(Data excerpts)
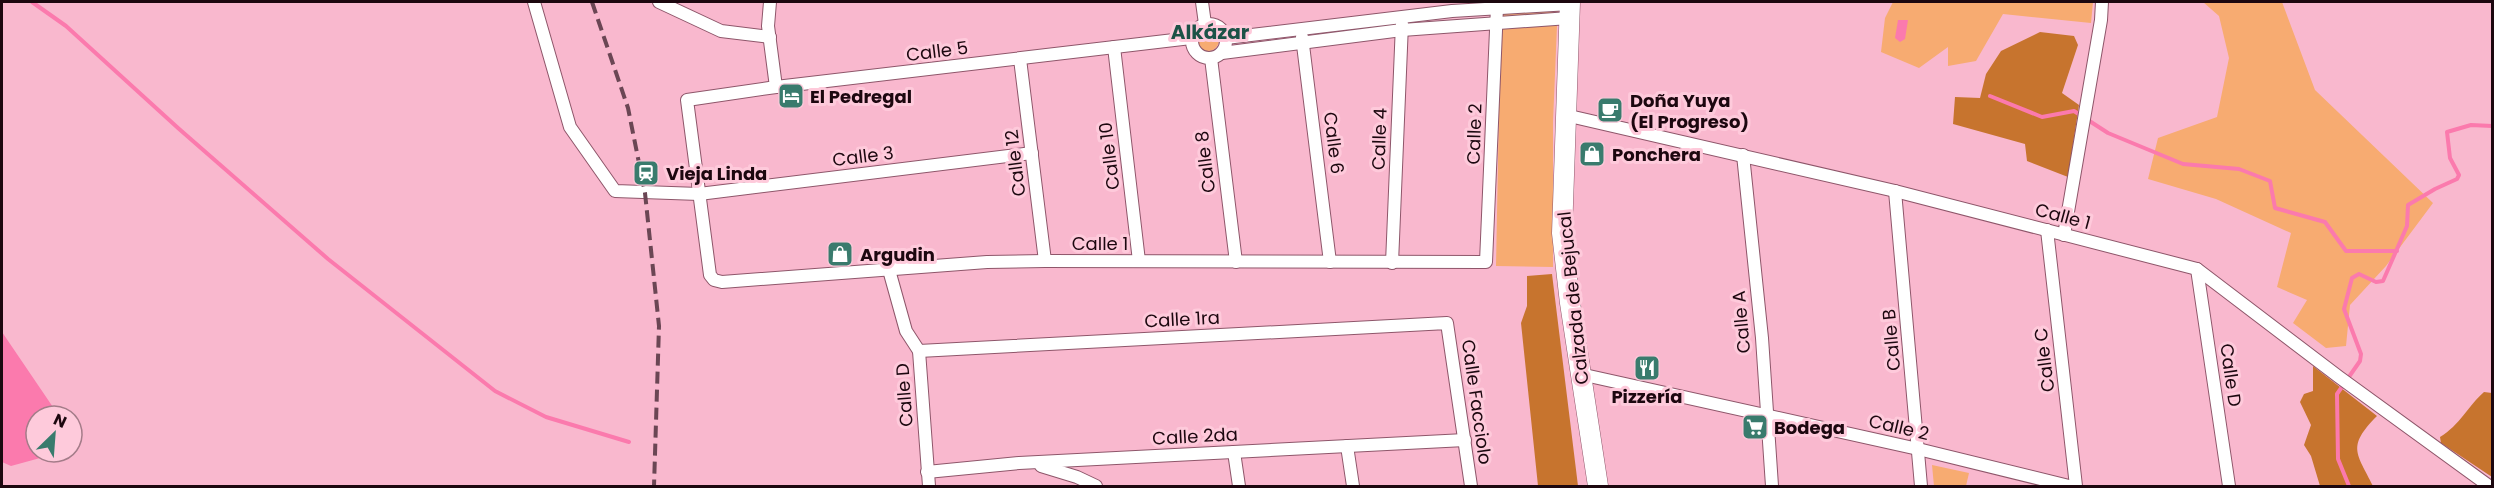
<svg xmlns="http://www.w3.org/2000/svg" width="2494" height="488" font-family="Poppins,sans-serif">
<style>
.green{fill:#f7ab71}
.forest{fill:#c7742e}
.water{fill:#fb7aad}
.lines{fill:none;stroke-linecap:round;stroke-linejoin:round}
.stream{stroke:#fb7aad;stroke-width:4}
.minor-casing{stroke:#8e566a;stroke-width:14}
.primary-casing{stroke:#8e566a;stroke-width:21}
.minor{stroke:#fff;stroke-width:12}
.primary{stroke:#fff;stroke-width:20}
.rail{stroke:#6b4654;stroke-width:4;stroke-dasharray:12 6;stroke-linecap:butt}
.labels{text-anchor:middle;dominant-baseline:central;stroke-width:6;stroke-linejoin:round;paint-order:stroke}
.street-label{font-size:18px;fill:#1c070f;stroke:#fecadb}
.poi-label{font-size:18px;font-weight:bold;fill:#1c070f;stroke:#fecadb;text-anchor:start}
.neighbourhood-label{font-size:20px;font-weight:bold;fill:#1c5247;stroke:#fecadb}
</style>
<rect width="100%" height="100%" fill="#f9b8ce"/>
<g class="green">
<polygon points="1501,2 1558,2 1553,122 1553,267 1496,266"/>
<polygon points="1893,2 2093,2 2091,23 2003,14 1976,61 1948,66 1948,47 1919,68 1881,52 1885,18"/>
<polygon points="2203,2 2282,2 2315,90 2433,203 2386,266 2350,305 2346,346 2326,348 2293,323 2307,300 2277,287 2291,233 2216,199 2148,179 2158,138 2217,117 2229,58 2219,16"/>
<circle cx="1208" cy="40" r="11"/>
<polygon points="1932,465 1969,473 1966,486 1934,486"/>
</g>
<g class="forest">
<polygon points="2040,32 2074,36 2078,45 2062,93 2079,105 2068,177 2027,161 2025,144 1953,124 1955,97 1980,98 1986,74 2001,51"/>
<polygon points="1552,274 1578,486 1538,486 1521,323 1527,306 1527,276"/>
<path d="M2313,366L2377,416C2346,447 2357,453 2373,486H2320L2311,456L2304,445L2311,425L2300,402L2304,394L2313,391Z"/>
<path d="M2484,392L2492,393V477L2441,443L2440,437C2460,425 2468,406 2484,392Z"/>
</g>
<g class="water">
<polygon points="1898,20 1908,20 1905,39 1900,42 1895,38"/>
<polygon points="2,332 59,416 36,416 36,452 62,452 11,466 2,462"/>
</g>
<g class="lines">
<g class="stream">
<polyline points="32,2 66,26 178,128 328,259 495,391 546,417 629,442"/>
<polyline points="1990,96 2042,117 2074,111 2108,133 2183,164 2239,169 2270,181 2275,208 2325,222 2346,251 2397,251"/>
<polyline points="2349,486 2338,459 2337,394 2360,361 2361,354 2344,309 2352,278 2359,274 2376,282 2383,281 2407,226 2408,205 2435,189 2457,179 2459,175 2450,158 2447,132 2471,125 2492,126"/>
</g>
<g class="minor-casing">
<g id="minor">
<polyline points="534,2 570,127 615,191 699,194 1032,153"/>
<polyline points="659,2 721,31 770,37"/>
<polyline points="770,2 768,26 776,87"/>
<polyline points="1202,2 1205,24"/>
<circle cx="1209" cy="41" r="17"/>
<polyline points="1302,37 1330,262"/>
<polyline points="1191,38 776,87 687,100 710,275 714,280 722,282 987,262 1045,261 1486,262 1497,7"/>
<polyline points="1226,38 1452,11 1570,4"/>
<polyline points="1114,47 1139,261"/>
<polyline points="1222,53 1402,30 1569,18"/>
<polyline points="1211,58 1236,262"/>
<polyline points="1020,59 1045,261"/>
<polyline points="1565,115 1895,191 2197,269 2339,377 2489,486"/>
<polyline points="1743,155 1762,338 1772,486"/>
<polyline points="1895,191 1921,486"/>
<polyline points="2047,230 2076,486"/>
<polyline points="2064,235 2101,20 2102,2"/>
<polyline points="1392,263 1402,24"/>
<polyline points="2197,269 2229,486"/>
<polyline points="889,270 906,331 919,351 929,486"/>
<polyline points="919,351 1447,323 1471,486"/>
<polyline points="1580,374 1918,449 2069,486"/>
<polyline points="1347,446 1353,486"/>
<polyline points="1234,452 1239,486"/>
<polyline points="1041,466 1077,477 1096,486"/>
<polyline points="927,472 1019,463 1465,440"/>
</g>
</g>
<g class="primary-casing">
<polyline id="primary" points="1570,2 1562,233 1570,303 1598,486"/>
</g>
<use href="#minor" class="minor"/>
<use href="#primary" class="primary"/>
<polyline class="rail" points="592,2 628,108 645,193 659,326 654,486"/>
</g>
<defs>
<g id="hotel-square" transform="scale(1.35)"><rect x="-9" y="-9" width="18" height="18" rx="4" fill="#397b6d" stroke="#fecadb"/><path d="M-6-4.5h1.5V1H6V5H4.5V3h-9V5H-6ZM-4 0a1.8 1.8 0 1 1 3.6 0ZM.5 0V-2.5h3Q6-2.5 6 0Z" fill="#fff"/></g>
<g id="cafe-square" transform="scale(1.35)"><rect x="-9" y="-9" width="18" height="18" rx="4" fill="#397b6d" stroke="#fecadb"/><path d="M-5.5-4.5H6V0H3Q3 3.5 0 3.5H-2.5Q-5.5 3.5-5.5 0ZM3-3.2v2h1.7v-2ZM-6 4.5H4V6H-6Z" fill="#fff"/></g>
<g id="shop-square" transform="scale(1.35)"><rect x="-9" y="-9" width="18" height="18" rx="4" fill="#397b6d" stroke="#fecadb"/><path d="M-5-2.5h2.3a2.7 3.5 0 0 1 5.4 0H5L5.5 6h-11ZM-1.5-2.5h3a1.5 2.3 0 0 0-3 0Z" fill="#fff"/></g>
<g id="station-square" transform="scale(1.35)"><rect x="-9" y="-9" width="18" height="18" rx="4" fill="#397b6d" stroke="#fecadb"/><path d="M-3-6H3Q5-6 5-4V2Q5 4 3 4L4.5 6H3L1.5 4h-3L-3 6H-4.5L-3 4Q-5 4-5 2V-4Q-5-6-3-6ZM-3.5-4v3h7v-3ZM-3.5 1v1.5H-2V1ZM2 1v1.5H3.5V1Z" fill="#fff"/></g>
<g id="restaurant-square" transform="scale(1.35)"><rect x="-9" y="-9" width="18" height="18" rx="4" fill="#397b6d" stroke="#fecadb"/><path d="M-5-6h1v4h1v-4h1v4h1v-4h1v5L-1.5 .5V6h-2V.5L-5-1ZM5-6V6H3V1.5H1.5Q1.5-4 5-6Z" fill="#fff"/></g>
<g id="supermarket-square" transform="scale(1.35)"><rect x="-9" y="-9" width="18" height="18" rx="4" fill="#397b6d" stroke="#fecadb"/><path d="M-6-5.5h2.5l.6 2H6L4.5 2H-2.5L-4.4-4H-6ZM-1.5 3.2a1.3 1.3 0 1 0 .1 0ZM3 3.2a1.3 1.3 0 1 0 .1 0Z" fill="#fff"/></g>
</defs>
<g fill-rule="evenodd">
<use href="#hotel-square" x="791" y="96"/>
<use href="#cafe-square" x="1610" y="110"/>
<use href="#shop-square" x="1592" y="154"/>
<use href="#station-square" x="646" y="173"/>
<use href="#shop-square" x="840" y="254"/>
<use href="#restaurant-square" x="1647" y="368"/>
<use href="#supermarket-square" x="1755" y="427"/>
</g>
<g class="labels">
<g class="street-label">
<text transform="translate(937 51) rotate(-7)">Calle 5</text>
<text transform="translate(1474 134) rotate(-88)">Calle 2</text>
<text transform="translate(1379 139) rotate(-88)">Calle 4</text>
<text transform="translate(1334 143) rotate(83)">Calle 6</text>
<text transform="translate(863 156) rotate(-7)">Calle 3</text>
<text transform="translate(1109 156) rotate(-97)">Calle 10</text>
<text transform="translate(1205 162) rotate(-97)">Calle 8</text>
<text transform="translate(1015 163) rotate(-97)">Calle 12</text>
<text transform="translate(2063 216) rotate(15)">Calle 1</text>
<text x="1100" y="243">Calle 1</text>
<text transform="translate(1573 298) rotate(-96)">Calzada de Bejucal</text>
<text transform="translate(1182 319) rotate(-3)">Calle 1ra</text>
<text transform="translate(1741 322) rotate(-95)">Calle A</text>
<text transform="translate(1891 340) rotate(-95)">Calle B</text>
<text transform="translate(2044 360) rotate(-97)">Calle C</text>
<text transform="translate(2231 375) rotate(82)">Calle D</text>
<text transform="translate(904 395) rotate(-94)">Calle D</text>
<text transform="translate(1477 402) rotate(82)">Calle Facciolo</text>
<text transform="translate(1899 427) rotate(13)">Calle 2</text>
<text transform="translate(1195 436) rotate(-3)">Calle 2da</text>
</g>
<g class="poi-label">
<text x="810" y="96">El Pedregal</text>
<text x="1630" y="100">Doña Yuya<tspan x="1630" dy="21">(El Progreso)</tspan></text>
<text x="1612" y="154">Ponchera</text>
<text x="666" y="173">Vieja Linda</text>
<text x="860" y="254">Argudin</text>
<text x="1647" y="396" text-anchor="middle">Pizzería</text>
<text x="1774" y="427">Bodega</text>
</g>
<g class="neighbourhood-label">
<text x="1210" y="32">Alkázar</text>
</g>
</g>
<rect width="2494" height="488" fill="none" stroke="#1c070f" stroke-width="6"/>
<g transform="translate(54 434) rotate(25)"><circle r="28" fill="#fecadb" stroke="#a47c89" stroke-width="1.5"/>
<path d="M0-4.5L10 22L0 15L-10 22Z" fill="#397b6d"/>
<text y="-9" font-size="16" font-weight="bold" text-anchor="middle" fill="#1c070f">N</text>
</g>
</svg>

• **Work to complete**
In the records above, find the lines holding "round". Copy each one.

• **Exercise response**
.lines{fill:none;stroke-linecap:round;stroke-linejoin:round}
.labels{text-anchor:middle;dominant-baseline:central;stroke-width:6;stroke-linejoin:round;paint-order:stroke}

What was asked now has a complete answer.